One important bottleneck is that many general-purpose optimization methods are not specifically designed for statistical learning problems. Even some of them are tailored to utilize specific problem structures, they have not actually incorporated sophisticated statistical thinking into algorithm design and analysis. To tackle this bottleneck, the project extends traditional theory to open new possibilities for nontraditional optimization problems, such as nonconvex and infinite-dimensional examples. The project develops deeper theoretical understanding of several challenging issues in optimization (such as nonconvexity), develops new algorithms that will lead to better practical methods in the big data era, and demonstrates the new methods on challenging bio-informatics problems.

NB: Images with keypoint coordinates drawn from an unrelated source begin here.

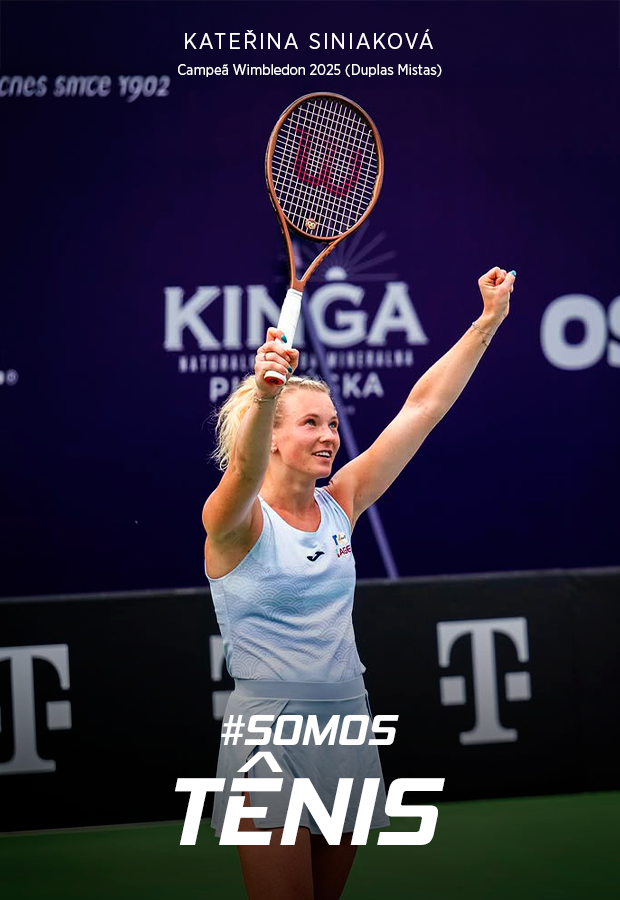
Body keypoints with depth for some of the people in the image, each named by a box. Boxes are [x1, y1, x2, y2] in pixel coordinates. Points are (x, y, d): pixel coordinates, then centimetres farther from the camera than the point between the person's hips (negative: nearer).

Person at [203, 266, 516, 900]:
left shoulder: (339, 503, 8)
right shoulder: (234, 521, -8)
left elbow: (422, 407, 6)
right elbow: (244, 473, -33)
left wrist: (487, 322, 2)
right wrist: (264, 392, -53)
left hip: (346, 726, 6)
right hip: (271, 731, -6)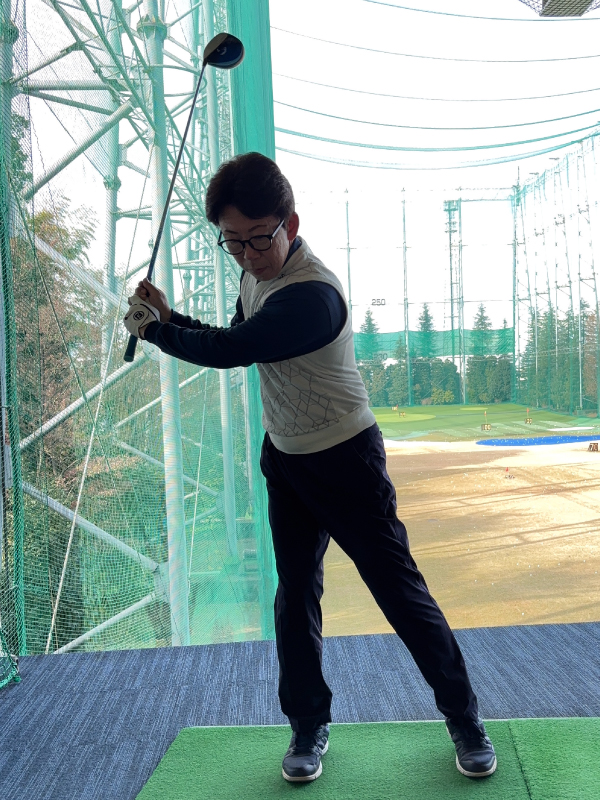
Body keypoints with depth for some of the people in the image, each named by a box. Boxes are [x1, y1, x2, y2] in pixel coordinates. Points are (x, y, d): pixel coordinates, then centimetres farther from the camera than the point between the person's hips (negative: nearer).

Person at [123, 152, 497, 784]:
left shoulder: (311, 295, -29)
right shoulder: (255, 275, 2)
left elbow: (225, 352, -25)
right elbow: (233, 345, 12)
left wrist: (153, 330, -8)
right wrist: (169, 318, -2)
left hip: (345, 460, -7)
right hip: (284, 458, 8)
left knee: (400, 590, 0)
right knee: (295, 594, 10)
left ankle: (464, 720, 17)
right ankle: (308, 726, 25)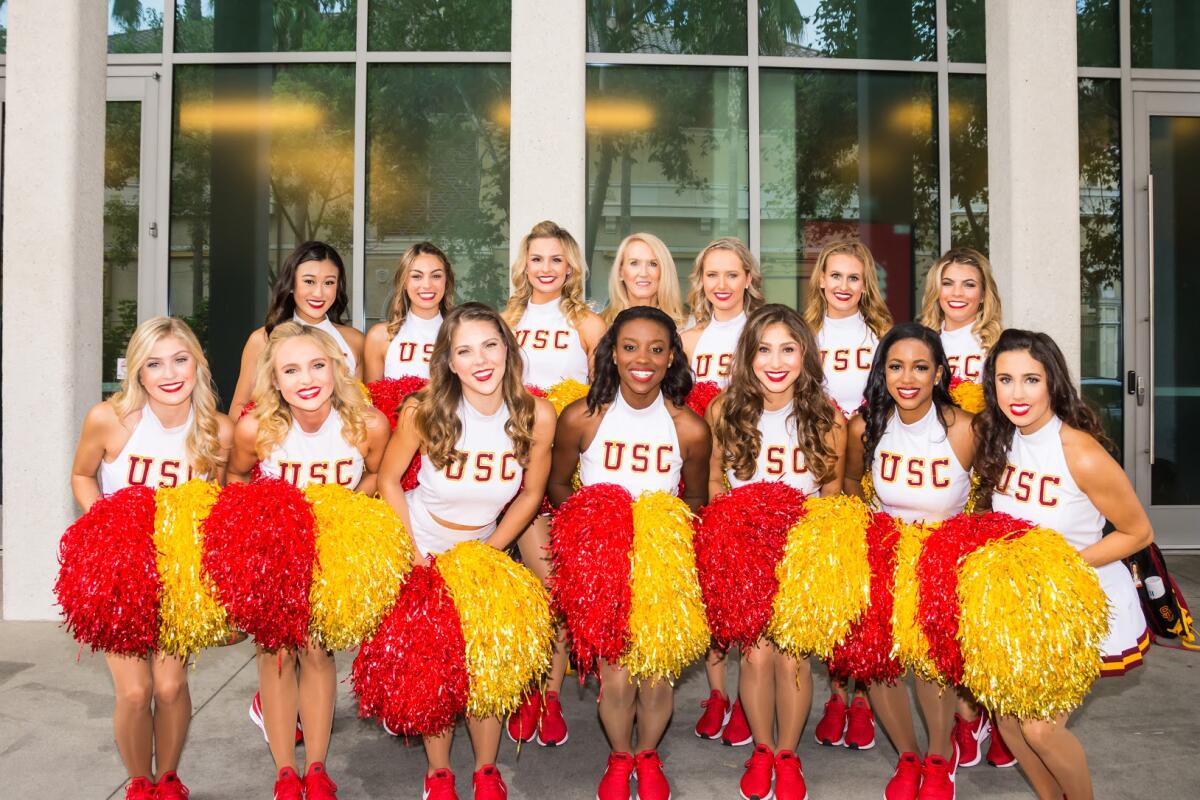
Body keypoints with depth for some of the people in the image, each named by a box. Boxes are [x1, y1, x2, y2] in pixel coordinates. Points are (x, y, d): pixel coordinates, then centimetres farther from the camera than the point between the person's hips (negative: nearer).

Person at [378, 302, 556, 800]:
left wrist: (489, 552, -8)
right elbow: (389, 480, -8)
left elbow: (531, 494, -4)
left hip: (485, 550, 1)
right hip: (422, 549, -1)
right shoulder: (424, 411, -22)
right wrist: (411, 553, -12)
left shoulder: (536, 415, -18)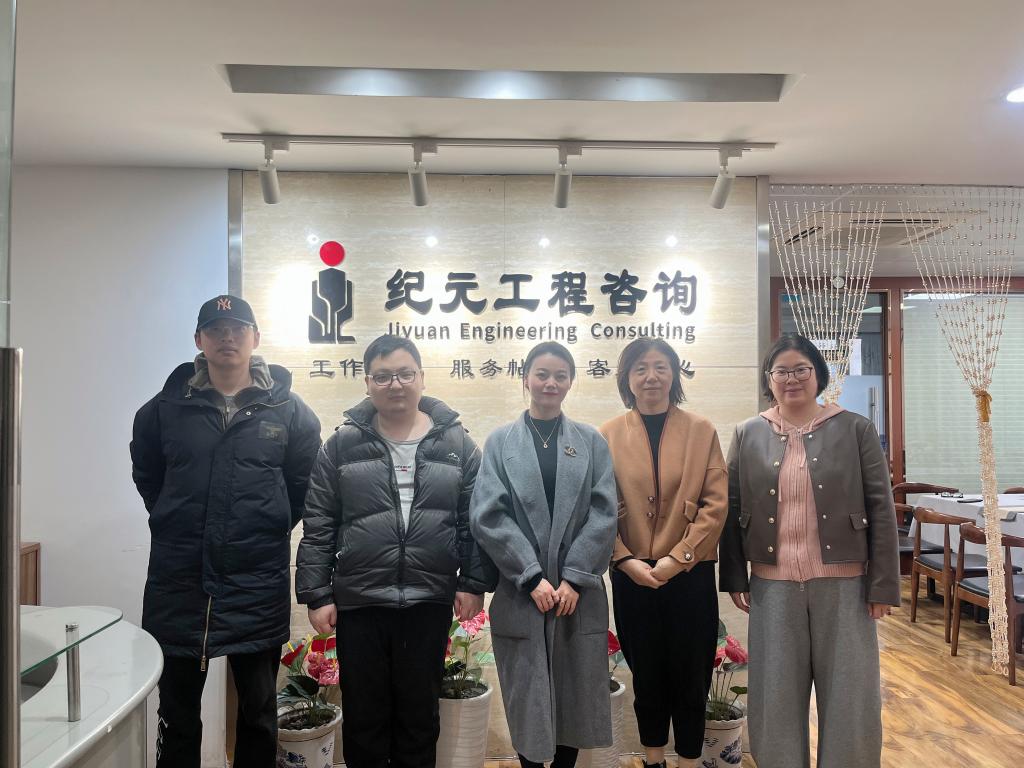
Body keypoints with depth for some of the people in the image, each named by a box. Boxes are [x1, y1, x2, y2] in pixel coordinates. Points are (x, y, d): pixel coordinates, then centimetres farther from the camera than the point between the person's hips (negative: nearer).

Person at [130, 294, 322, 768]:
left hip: (257, 583, -1)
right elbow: (146, 473, 15)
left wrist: (271, 528, 3)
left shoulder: (287, 409, -1)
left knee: (259, 713, 13)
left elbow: (304, 479, 7)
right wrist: (178, 524, 9)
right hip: (178, 582, 1)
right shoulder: (167, 407, 2)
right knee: (176, 715, 13)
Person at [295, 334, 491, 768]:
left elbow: (474, 519, 4)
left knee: (420, 714, 15)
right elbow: (318, 526, 1)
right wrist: (316, 595, -2)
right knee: (363, 715, 13)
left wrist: (472, 583, -1)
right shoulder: (343, 445, 0)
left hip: (429, 603, 0)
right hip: (358, 603, 0)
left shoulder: (455, 443, 2)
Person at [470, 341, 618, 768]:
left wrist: (575, 578, -10)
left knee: (576, 695, 9)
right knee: (526, 697, 6)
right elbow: (487, 516, -6)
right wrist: (533, 577, -12)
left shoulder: (592, 442, 6)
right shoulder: (500, 441, 2)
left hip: (579, 593, 1)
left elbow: (603, 515, -1)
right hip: (520, 593, -1)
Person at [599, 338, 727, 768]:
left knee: (691, 676, 9)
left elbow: (715, 503, -6)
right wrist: (626, 559, -12)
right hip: (632, 575, 1)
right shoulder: (609, 435, 1)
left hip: (690, 573, -1)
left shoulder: (701, 431, 0)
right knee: (646, 675, 14)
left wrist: (678, 557, -13)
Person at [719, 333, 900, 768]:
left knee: (849, 696, 9)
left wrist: (882, 585, -5)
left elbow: (881, 509, -1)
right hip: (772, 587, 1)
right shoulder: (748, 435, 4)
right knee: (777, 697, 11)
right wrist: (734, 578, 2)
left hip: (843, 584, -1)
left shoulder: (856, 429, 0)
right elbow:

The project is closely related to NSF's mission to promote Big Data research, and will have broad impacts. In the Big Data era, we see an urgent need for powerful optimization methods to handle the increasing complexity of modern datasets. However, we still lack adequate methods, theory, and computational techniques. By simultaneously addressing these aspects, this project will deliver novel and useful statistical optimization methods that benefit all relevant scientific areas. The project will deliver easy-to-use software packages which directly help scientists to explore and analyze complex datasets. Both PIs will also design and develop new classes to teach modern techniques in handling big data optimization problems. All the course materials - including lecture notes, problem sets, source code, solutions and working examples - will be freely accessed online. Moreover, both PIs will write tutorial papers and disseminate the results of this research through the internet, academic conferences, workshops, and journals. Through senior theses and potentially the REU (Research Experiences for Undergraduates) program, the proposed project will also actively include undergraduates and engage under-represented minority groups.
To achieve these goals, this project develops (i) a new research area named statistical optimization, which incorporates sophisticated statistical thinking into modern optimization, and will effectively bridge machine learning, statistics, optimization, and stochastic analysis; (ii) new theoretical frameworks and computational methods for nonconvex and infinite-dimensional optimization, which will motivate effective optimization methods with theoretical guarantees that are applicable to a wide variety of prominent statistical models; (iii) new scalable optimization methods, which aim at fully harnessing the horsepower of modern large-scale distributed computing infrastructure. The project will shed new theoretical light on large-scale optimization, advance practice through novel algorithms and software, and demonstrate the methods on challenging bio-informatics problems.